Audio Transcription Tool

Overview

This tool automates the transcription of audio files. It takes an MP3 file, splits it into 10-minute segments, transcribes each segment using OpenAI's Whisper API, and compiles the transcriptions into a single text file.

Features

  • Splits audio files into 10-minute segments.
  • Transcribes audio segments using OpenAI's Whisper API.
  • Compiles transcriptions into a single text file.
  • Avoids data overwrite without user confirmation.

Getting Started

Prerequisites

  • Python 3.6 or higher.
  • pip for installing dependencies.
  • Virtualenv for creating an isolated Python environment (optional, but recommended).
  • An OpenAI API key with access to the Whisper API.

Installation

  1. Clone the repository to your local machine.

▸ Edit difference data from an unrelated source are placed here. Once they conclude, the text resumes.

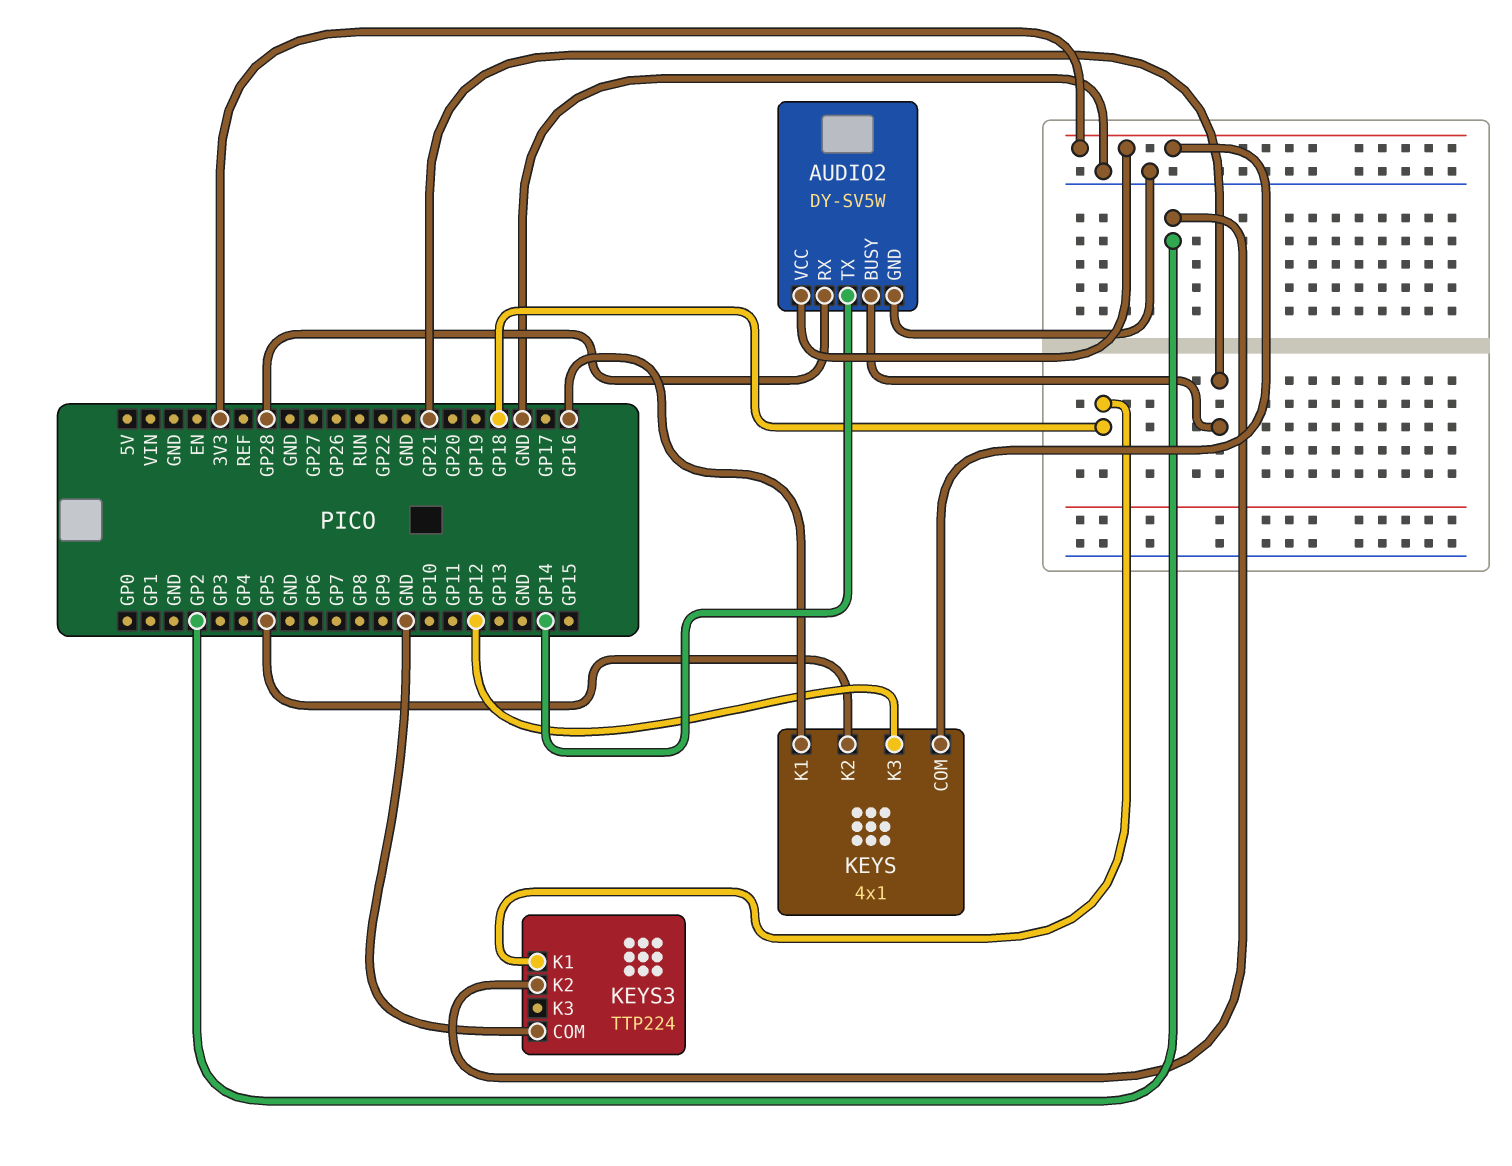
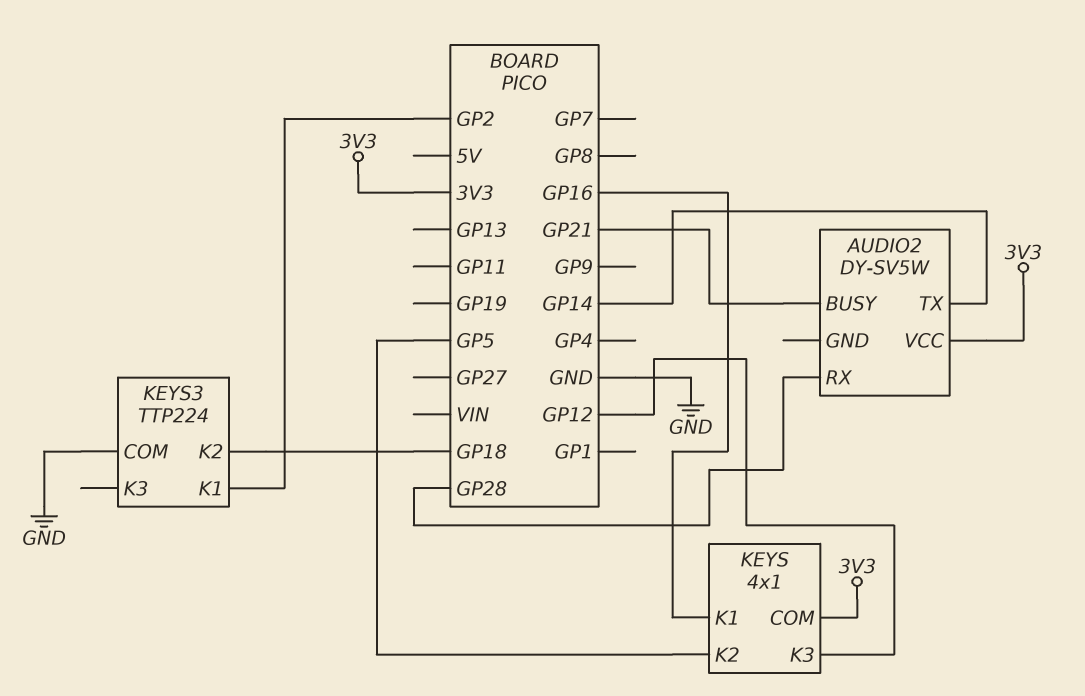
AUDIO2 pin GND: GND -> none
KEYS3 pin K1: GP18 -> GP2
KEYS3 pin K2: GP2 -> GP18

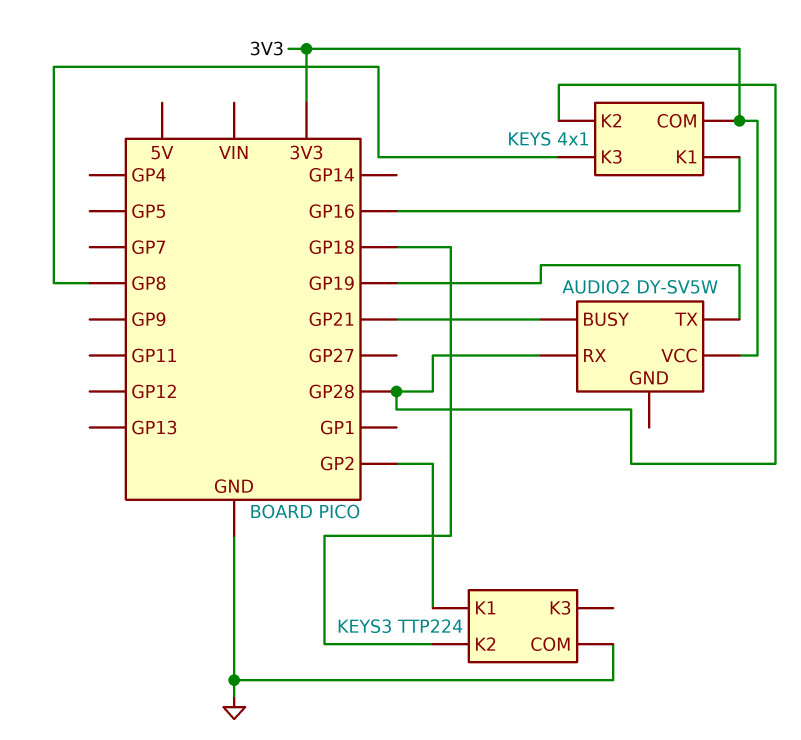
AUDIO2 pin TX: GP14 -> GP19
KEYS pin K2: GP5 -> GP28
KEYS pin K3: GP12 -> GP8

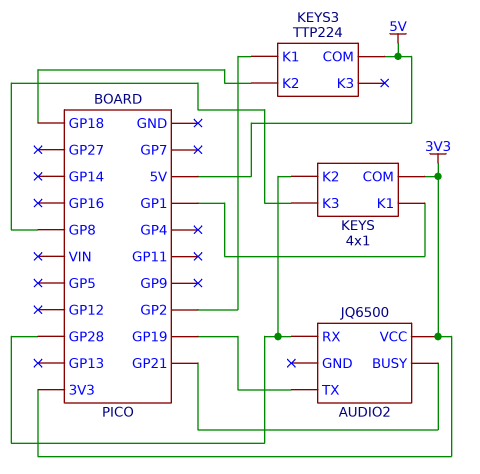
AUDIO2: DY-SV5W -> JQ6500
KEYS pin K1: GP16 -> GP1
KEYS3 pin COM: GND -> 5V

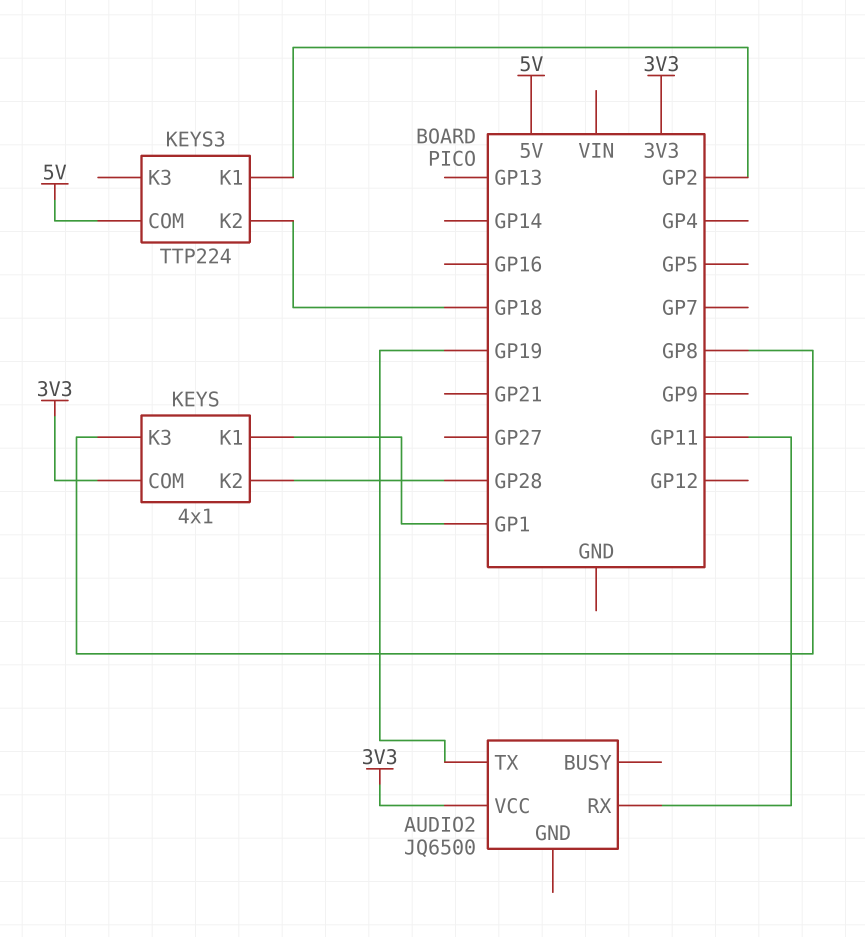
AUDIO2 pin BUSY: GP21 -> none
AUDIO2 pin RX: GP28 -> GP11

    git clone https://github.com/your-username/your-repo-name.git
    cd your-repo-name
  2. (Optional) Create a virtual environment to isolate the project dependencies. Replace env_name with your desired environment name.

    python3 -m venv env_name
  3. Activate the virtual environment.

    • On macOS and Linux:
    source env_name/bin/activate
    • On Windows:
    .\env_name\Scripts\activate
  4. Install the required Python packages within the activated virtual environment.

    pip install -r requirements.txt
  5. Set up your OpenAI API key by creating a .env file in the root directory and adding your key to it.

    echo OPENAI_API_KEY='your-api-key' > .env

Usage

Activate your virtual environment if it is not already activated and run the script with the path to your audio file. sh source env_name/bin/activate # On macOS and Linux .\env_name\Scripts\activate # On Windows python main.py path_to_your_audio_file.mp3

The script will process the audio file, transcribe it, and save the transcription in a dedicated directory named after the audio file.

Configuration

  • To adjust the length of audio segments, modify the ten_minutes variable in the AudioProcessor class.

Contributing

We welcome contributions! Please fork the repository and submit a pull request with your suggested changes.

License

This project is released under the MIT License.